When We’re Dancing Close and Slow

Prince, as we’ve noted before, had a tendency to distance himself from his second album in the years following its release; he seemed to consider its unabashedly commercial nature a compromise of his artistic ideals. And while I don’t necessarily agree with those views–I think Prince holds up very well as an album, hit-thirst be damned–when I look at the first side of the record in particular, I can kind of see his point. It is, as much as For You had been, a transparent proof of concept for Prince as an artist, presenting in turn each distinct facet of his musical personality circa 1979: opening with the frothy pop-funk hit, following it up with the bid for rock credibility, then moving straight into the dance-club heater. It’s as if he sequenced the first half of the album specifically for the charts he wanted it to make: Soul, Top 40, Disco. So it shouldn’t be much of a surprise that track four, and the Side B closer, represented that other crucial component of his signature sound: the seductive R&B ballad.

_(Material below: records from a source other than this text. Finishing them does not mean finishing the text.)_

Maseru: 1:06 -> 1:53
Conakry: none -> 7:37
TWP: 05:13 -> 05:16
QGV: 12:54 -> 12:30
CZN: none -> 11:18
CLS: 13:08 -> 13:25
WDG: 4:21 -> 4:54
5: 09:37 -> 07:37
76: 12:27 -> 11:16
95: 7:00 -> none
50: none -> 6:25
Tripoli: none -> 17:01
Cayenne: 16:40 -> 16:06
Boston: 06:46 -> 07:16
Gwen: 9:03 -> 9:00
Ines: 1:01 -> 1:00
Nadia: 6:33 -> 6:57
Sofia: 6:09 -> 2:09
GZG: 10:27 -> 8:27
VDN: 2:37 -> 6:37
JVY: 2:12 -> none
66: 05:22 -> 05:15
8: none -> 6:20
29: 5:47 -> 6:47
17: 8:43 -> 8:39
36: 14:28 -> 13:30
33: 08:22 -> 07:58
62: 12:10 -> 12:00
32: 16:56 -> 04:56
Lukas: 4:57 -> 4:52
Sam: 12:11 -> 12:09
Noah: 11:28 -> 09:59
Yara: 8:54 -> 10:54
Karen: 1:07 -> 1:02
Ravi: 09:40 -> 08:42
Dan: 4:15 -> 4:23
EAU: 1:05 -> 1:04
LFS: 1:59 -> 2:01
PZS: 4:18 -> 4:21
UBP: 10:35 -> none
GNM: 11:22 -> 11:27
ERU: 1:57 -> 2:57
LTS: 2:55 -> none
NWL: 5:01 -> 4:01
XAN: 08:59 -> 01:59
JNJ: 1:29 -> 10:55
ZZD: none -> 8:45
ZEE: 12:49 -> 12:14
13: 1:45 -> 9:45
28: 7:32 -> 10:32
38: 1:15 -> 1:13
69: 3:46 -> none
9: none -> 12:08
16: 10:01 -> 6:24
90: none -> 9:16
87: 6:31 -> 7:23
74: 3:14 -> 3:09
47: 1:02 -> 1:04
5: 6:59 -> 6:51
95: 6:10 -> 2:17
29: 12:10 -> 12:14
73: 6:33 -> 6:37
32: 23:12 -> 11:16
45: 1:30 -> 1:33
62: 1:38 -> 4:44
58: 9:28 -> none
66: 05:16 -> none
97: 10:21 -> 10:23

As predictable as it might seem at face value, however, “When We’re Dancing Close and Slow” is actually quite unusual. Where later Prince ballads like 1981’s “Do Me, Baby” sound like the archetypal post-Quiet Storm slow jams that they are, this song’s closest sonic precedent is “So Blue”: an oddball album cut from the second side of For You. Like that earlier song, “Close and Slow” owes as much of its ambience to folk-infused 1970s soft rock as to any kind of R&B; in particular, it’s another early signal of Prince’s artistic debt to Joni Mitchell.